You will need to tell your doctor if you need a notification of illness to present to your employer. He cannot know this! If he agrees that you are unfit for work he will have his receptionist print out a standard form. The form actually consists of two thin papers. One is for your employer – it only states that you are unfit for work and for how long. The second is for your health insurance. It contains the diagnosis. The first has to be sent to your employer by post. Some employers accept electronic post – but they need the piece of paper eventually, so never throw it away.

The second has to be sent to your health insurance by post. They need it so they can prepare paying part of your salary.
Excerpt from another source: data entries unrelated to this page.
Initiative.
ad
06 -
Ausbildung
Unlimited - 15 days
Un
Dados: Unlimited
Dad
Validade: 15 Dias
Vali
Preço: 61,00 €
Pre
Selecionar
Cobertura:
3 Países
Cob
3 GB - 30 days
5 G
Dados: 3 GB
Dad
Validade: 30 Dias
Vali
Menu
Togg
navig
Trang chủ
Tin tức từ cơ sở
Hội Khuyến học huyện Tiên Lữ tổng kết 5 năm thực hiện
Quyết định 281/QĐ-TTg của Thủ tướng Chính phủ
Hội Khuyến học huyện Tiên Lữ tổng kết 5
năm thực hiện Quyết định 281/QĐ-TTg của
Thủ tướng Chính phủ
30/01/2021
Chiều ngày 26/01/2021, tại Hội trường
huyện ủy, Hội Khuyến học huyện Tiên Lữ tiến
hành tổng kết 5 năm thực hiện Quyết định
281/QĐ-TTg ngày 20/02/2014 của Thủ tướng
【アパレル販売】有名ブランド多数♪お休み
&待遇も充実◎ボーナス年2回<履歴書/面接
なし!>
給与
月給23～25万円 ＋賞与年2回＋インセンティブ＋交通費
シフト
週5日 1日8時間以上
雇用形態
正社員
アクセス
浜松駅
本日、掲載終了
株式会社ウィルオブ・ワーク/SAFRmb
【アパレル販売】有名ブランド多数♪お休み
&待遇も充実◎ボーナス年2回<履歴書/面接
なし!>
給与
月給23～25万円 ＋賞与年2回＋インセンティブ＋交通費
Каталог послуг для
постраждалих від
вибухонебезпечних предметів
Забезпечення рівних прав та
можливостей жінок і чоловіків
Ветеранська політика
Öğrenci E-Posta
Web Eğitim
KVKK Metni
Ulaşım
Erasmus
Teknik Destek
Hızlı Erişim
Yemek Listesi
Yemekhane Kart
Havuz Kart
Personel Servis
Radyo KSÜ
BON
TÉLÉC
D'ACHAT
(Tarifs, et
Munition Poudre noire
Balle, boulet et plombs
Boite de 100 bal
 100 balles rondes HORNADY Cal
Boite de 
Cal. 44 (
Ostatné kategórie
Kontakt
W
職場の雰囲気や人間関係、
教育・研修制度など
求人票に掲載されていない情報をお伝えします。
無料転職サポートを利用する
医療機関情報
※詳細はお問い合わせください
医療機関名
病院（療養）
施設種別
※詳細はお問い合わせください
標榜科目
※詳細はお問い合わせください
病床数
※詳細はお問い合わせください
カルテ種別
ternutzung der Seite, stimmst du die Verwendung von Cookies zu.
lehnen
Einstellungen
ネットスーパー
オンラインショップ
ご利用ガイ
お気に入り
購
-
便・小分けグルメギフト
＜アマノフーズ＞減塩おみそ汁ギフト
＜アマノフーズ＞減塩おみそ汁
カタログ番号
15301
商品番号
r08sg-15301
Transfer notices to a specialist doctor

The last piece of paper you can eventually receive is a transfer notice to another specialist. If your doctor believes your symptoms should be reviewed by a specialist he will issue that piece of paper. Examples are lung doctors if he hears strange noises in your chest, eye doctors if you can’t see properly, etc. You can ask for recommendations for such specialist and sometimes your doctor can also make an appointment on your behalf which bypasses at least some of the waitlist. Should you believe you know that only a specialist can examine your symptoms, you can go the specialist without transfer notice. Many will ask you though if you have been to your general practitioner before.

Sick Pay

By law, your employer has to continue paying your salary for up to six weeks. However, collective wage agreements may specify longer periods. Once the period expires, you will receive sickness benefit from your health insurance. The amount you receive depends on your previous earnings, and is usually lower than your salary. It may not amount to more than 90% of your net income. In case of illness, sickness benefit is paid for no more than 78 weeks, i.e. 1,5 years. Sometimes the period is tricky to determine as one illness can be followed by another and thus restarting the count.